Quoted text:
####
NGC Catalog

CLASSIC

Welcome Guest

For downloads and more information, please view on a desktop device.

Description

This recipe contains information and scripts to produce performance results for the Llama3 8B Supervised Fine-Tuning(SFT) and Low Rank Adaptation(LoRA) schemes of finetuning workloads.

Publisher

NVIDIA

Latest Version

25.03

Modified

April 18, 2025

Compressed Size

17.54 KB

Overview

This recipe contains information and scripts to produce performance results for the Llama3 8B Supervised Fine-Tuning(SFT) and Low Rank Adaptation(LoRA) schemes of finetuning workloads. This workload supports BF16 and FP8 precision. It is best-suited for clusters with at least 8 H100 GPUs with at least 80 GB memory each. Fine-tuning of this 8-billion parameter variant of the workload will not fit on fewer GPUs with less memory.

Expected Performance

Performance for Llama 3 fine-tuning is measured by seconds per iteration, or in other words seconds per training step. This metric is logged in a log-*.out which is generated in $STAGE_PATH/logs/experiments/<experiment_name>/<experiment_name>_<timestamp>/<experiment_name>/ folder. $STAGE_PATH will be defined in the later stages of this document.

Example of an output file for LoRA finetuning run with bf16 precison of Llama3 8B model on 16 GPUs, where experiment_name = lora_nemo_llama3_8b_bf16_16:

$STAGE_PATH/logs/experiments/lora_nemo_llama3_8b_bf16_16/lora_nemo_llama3_8b_bf16_16_1771198/lora_nemo_llama3_8b_bf16_16/log-<slurm-account>.lora_nemo_llama3_8b_bf16_16_1771198_0.out

Since the performance fluctuates significantly at the beginning due to high warmup step times, we are using average time from the last 20 training steps to obtain throughput value.

Example output line

peak_memory_usage: 35475423232 | memory_allocated: 16209118208 | reduced_train_loss: 0.208 | train_step_timing in s: 0.9181 | consumed_samples: 3168

To obtain throughput as a tokens per second measurement, follow this formula:

(sequence length) * (global batch size) / (training_step_timing) = (throughput in tokens per second)

E.g. 8192 * 128 / 0.9181 = 1142115

To calculate time to train estimate:

(total tokens) / (throughput in tokens per second) / (number of seconds in a day) = (time to train in days)

E.g. 1e12 / 1142115 / 86400 = 10.13 days

To calculate the model flops utilization (MFU) for SFT finetuning:

MFU = (global batch size) * (model flops) / (training step time) / (number of GPUs) / (peak GPU FLOPS)

To calculate the model flops utilization (MFU) for LoRA finetuning use the same formula as SFT above but multiplied by 2/3.

E.g. For Llama 8B BF16 SFT finetuning run on 8 gpus with batch size 32

32 * 1.84E+14 / 1.32 / 8 / 9.89E+14 = 56.38%

Note: Model flops for llama 8B finetuning 1.84E+14. The peak theoretical throughput for H100 FP8 is 1979 TFLOPS and for H100 BF16 is 989 TFLOPS.

Llama3 8b Finetuning SFT BF16 (TP=1, PP=41, CP=1, VP=None)	Throughput on 8x H100 GPUs (GBS=32)	Throughput on 16x H100 GPUs (GBS=64)	Throughput on 32x H100 GPUs (GBS=128)
####
Stored records
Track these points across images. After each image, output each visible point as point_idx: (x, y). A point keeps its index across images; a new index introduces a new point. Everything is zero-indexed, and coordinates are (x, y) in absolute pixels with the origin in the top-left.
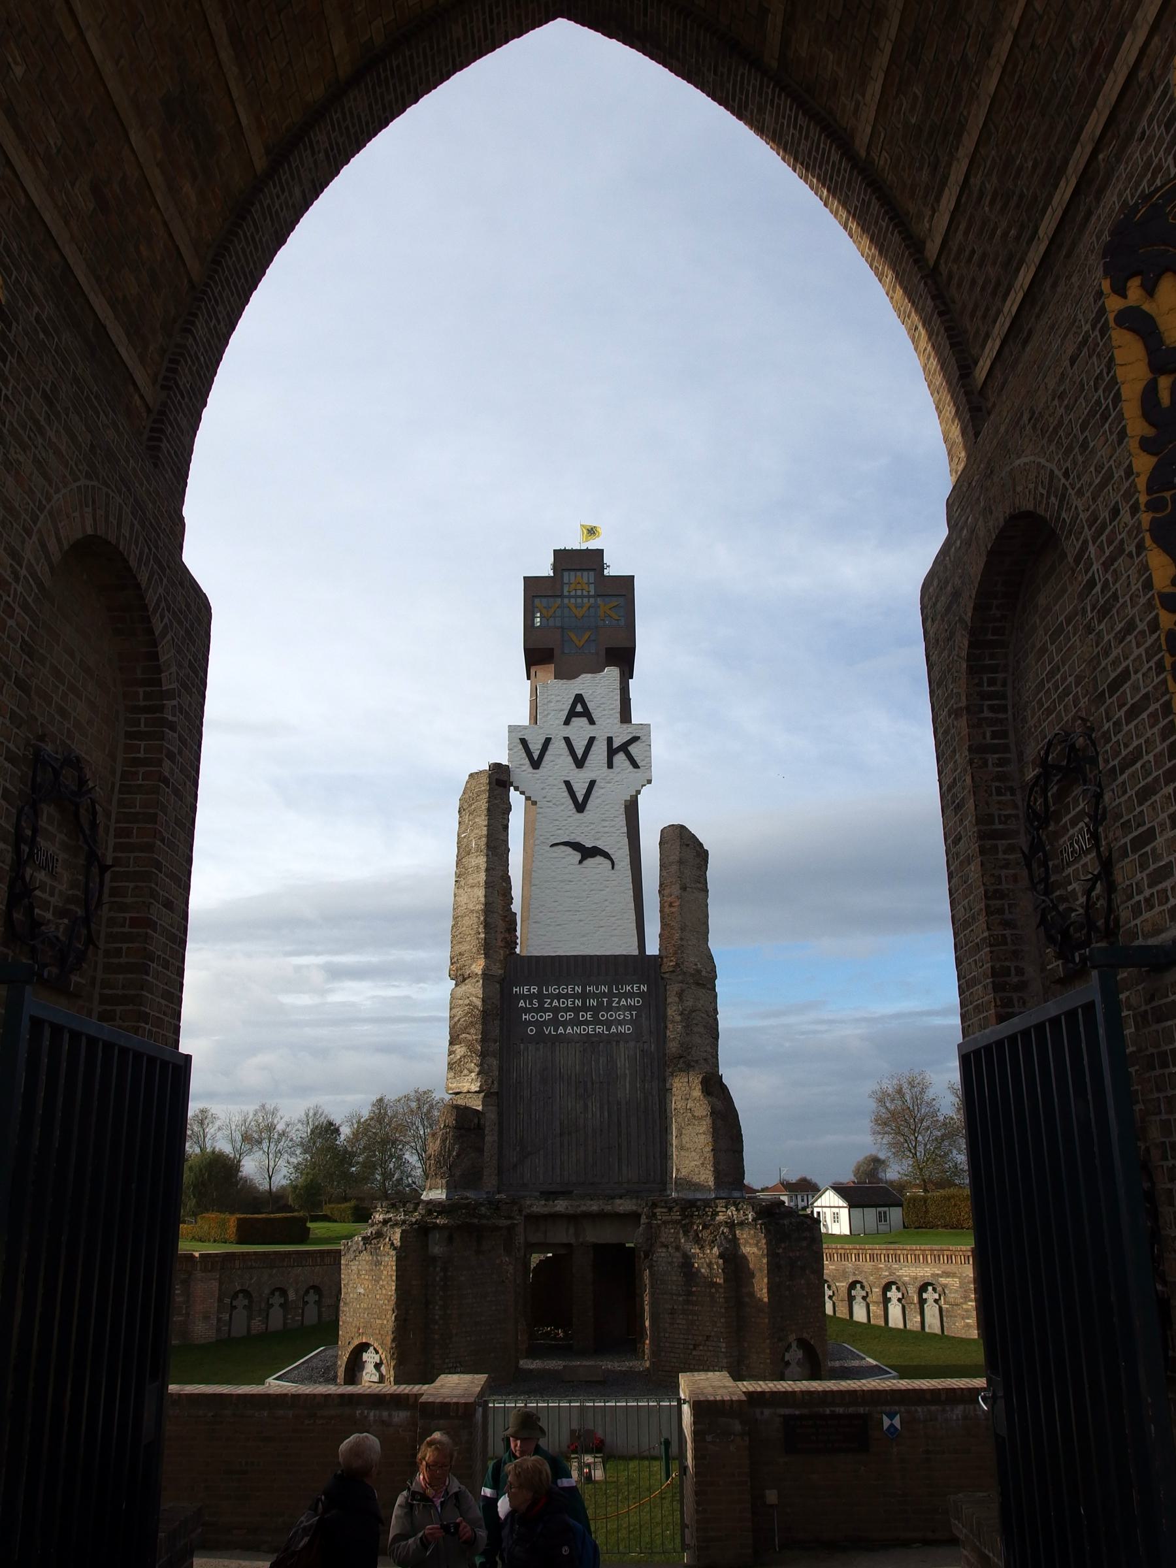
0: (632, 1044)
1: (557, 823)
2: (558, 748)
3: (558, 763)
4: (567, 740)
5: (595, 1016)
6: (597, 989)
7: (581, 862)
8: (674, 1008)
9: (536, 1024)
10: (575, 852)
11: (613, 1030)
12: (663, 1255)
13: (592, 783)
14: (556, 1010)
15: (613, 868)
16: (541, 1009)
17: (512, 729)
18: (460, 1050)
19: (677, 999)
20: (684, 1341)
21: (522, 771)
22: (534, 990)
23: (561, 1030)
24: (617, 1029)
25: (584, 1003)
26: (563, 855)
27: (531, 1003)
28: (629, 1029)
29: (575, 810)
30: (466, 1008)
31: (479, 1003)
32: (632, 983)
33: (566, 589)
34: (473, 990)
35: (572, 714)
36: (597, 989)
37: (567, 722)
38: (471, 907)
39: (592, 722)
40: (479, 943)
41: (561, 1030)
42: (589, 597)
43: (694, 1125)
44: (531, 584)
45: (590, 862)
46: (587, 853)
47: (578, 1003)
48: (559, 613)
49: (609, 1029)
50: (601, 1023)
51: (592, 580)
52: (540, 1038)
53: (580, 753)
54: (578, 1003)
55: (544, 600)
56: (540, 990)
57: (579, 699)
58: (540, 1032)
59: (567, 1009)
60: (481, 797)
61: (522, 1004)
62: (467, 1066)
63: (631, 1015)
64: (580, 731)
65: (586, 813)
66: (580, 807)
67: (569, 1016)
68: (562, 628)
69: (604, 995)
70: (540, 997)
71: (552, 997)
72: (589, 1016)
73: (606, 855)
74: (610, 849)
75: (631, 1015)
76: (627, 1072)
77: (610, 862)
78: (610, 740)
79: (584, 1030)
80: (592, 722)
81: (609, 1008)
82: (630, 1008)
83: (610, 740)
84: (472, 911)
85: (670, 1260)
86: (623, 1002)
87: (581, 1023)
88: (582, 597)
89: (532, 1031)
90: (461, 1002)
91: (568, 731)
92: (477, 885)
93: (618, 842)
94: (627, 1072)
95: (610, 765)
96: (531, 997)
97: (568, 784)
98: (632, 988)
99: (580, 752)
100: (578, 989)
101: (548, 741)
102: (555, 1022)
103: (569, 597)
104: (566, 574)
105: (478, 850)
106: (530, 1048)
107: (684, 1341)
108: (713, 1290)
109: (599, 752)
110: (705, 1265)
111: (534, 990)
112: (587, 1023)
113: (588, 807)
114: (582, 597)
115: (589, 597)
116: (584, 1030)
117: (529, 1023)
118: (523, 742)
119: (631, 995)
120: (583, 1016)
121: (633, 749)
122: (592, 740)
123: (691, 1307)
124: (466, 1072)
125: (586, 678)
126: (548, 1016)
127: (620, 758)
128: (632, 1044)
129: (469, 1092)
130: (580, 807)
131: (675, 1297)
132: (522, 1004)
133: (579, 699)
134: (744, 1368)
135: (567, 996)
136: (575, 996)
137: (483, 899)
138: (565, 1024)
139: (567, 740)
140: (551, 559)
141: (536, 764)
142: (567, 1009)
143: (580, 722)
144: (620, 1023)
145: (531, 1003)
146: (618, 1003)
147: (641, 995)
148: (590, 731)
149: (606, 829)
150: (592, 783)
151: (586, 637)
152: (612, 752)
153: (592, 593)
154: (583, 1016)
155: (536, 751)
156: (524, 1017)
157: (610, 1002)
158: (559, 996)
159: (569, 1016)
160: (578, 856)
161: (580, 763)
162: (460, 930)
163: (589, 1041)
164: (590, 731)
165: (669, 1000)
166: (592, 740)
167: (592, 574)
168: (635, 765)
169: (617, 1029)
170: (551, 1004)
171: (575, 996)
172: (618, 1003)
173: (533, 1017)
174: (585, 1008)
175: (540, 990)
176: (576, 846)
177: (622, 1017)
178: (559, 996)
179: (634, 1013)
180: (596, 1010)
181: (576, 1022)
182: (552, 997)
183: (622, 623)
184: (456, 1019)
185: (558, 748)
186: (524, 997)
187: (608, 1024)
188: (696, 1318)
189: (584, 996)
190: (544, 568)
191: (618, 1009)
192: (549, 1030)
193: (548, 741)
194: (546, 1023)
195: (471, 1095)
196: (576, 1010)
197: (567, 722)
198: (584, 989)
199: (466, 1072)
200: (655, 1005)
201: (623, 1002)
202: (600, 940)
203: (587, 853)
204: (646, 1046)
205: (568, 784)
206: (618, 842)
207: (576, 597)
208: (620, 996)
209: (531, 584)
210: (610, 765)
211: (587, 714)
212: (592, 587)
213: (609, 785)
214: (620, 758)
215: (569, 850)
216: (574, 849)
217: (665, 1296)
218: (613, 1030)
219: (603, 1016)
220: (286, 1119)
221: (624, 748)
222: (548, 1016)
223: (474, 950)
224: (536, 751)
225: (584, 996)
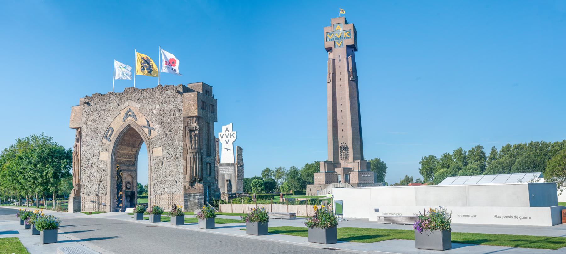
2: (225, 136)
4: (226, 134)
9: (222, 172)
13: (229, 140)
14: (224, 170)
35: (226, 131)
37: (226, 132)
39: (229, 131)
45: (228, 151)
46: (228, 149)
52: (222, 174)
53: (227, 136)
57: (227, 128)
66: (227, 143)
70: (222, 169)
73: (230, 150)
78: (231, 134)
80: (229, 131)
83: (231, 134)
87: (226, 172)
89: (221, 173)
91: (226, 133)
95: (231, 137)
97: (226, 140)
99: (227, 136)
100: (226, 168)
101: (223, 135)
102: (224, 172)
109: (230, 135)
115: (341, 31)
119: (232, 168)
122: (229, 134)
125: (228, 125)
127: (232, 136)
130: (227, 143)
133: (227, 128)
139: (226, 134)
141: (222, 138)
143: (227, 132)
148: (228, 133)
150: (229, 140)
152: (231, 136)
153: (342, 30)
155: (222, 136)
159: (225, 171)
160: (227, 150)
163: (228, 174)
164: (228, 133)
166: (229, 134)
168: (234, 137)
176: (227, 149)
180: (228, 170)
185: (225, 136)
189: (227, 168)
192: (223, 173)
193: (223, 135)
197: (226, 132)
203: (228, 149)
205: (226, 140)
210: (231, 137)
211: (228, 130)
214: (232, 136)
219: (229, 171)
220: (287, 170)
221: (233, 135)
224: (222, 136)
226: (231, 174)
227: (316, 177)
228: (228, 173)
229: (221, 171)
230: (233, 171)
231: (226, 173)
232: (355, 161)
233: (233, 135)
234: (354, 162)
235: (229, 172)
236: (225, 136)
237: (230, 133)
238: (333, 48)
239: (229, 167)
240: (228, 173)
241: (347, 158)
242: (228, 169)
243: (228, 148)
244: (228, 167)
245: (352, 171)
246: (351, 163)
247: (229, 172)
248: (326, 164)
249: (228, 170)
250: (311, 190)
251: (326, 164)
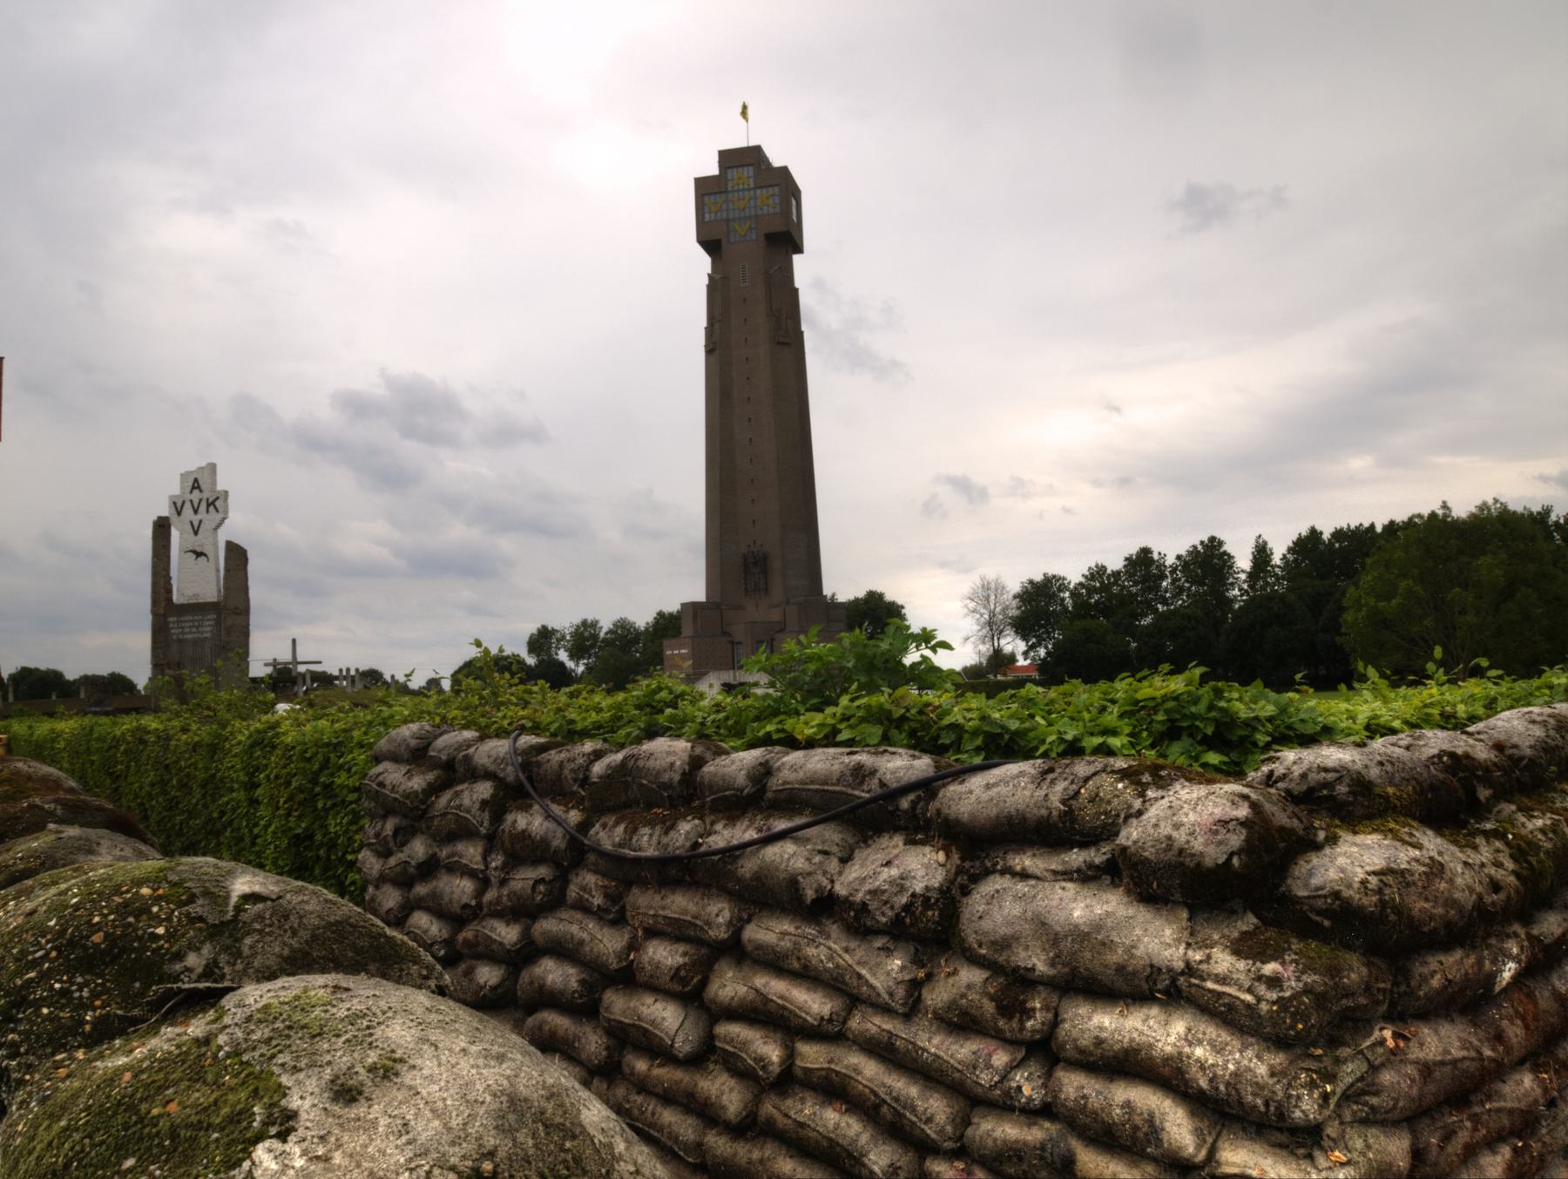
2: (188, 505)
3: (188, 510)
13: (201, 521)
17: (171, 497)
21: (174, 519)
33: (730, 185)
35: (193, 488)
42: (749, 189)
44: (700, 182)
46: (199, 554)
48: (724, 207)
51: (751, 173)
52: (180, 641)
55: (712, 197)
57: (196, 480)
64: (196, 495)
66: (196, 533)
68: (728, 220)
73: (205, 555)
88: (743, 190)
101: (184, 502)
102: (183, 633)
103: (733, 191)
104: (729, 171)
109: (204, 505)
114: (743, 190)
115: (749, 189)
118: (175, 503)
121: (217, 503)
122: (201, 500)
127: (212, 508)
130: (196, 533)
133: (196, 480)
140: (716, 158)
141: (179, 513)
143: (196, 492)
150: (201, 521)
151: (747, 226)
152: (208, 505)
161: (196, 511)
163: (196, 642)
167: (751, 168)
168: (217, 511)
176: (194, 552)
180: (197, 627)
181: (190, 633)
183: (778, 210)
185: (188, 505)
187: (202, 633)
189: (193, 621)
190: (712, 169)
193: (184, 502)
203: (199, 554)
207: (739, 191)
209: (700, 182)
211: (199, 487)
212: (751, 182)
214: (212, 508)
221: (213, 503)
225: (193, 621)
227: (669, 652)
228: (195, 636)
231: (188, 636)
233: (213, 503)
236: (188, 510)
237: (206, 495)
238: (724, 242)
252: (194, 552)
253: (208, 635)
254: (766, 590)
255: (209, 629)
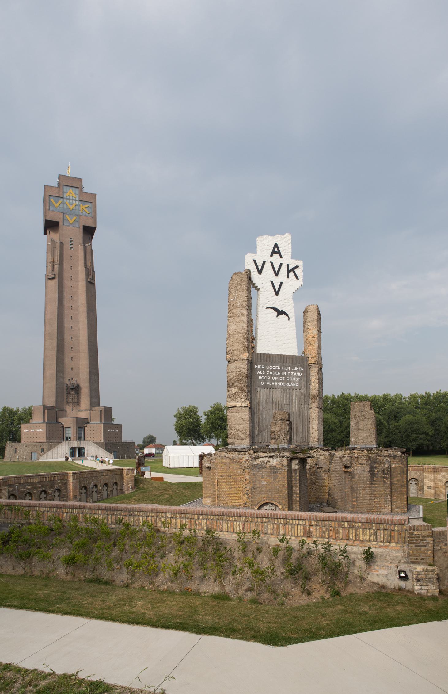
####
Aim 1: Transcribe the Llama3 fine-tuning page from "peak_memory_usage: 35475423232 |" to "train in days)".
Aim 2: Which fields does the example output line on the Llama3 fine-tuning page show?

Task answer 1:
peak_memory_usage: 35475423232 | memory_allocated: 16209118208 | reduced_train_loss: 0.208 | train_step_timing in s: 0.9181 | consumed_samples: 3168

To obtain throughput as a tokens per second measurement, follow this formula:

(sequence length) * (global batch size) / (training_step_timing) = (throughput in tokens per second)

E.g. 8192 * 128 / 0.9181 = 1142115

To calculate time to train estimate:

(total tokens) / (throughput in tokens per second) / (number of seconds in a day) = (time to train in days)

Task answer 2:
peak_memory_usage
memory_allocated
reduced_train_loss
train_step_timing in s
consumed_samples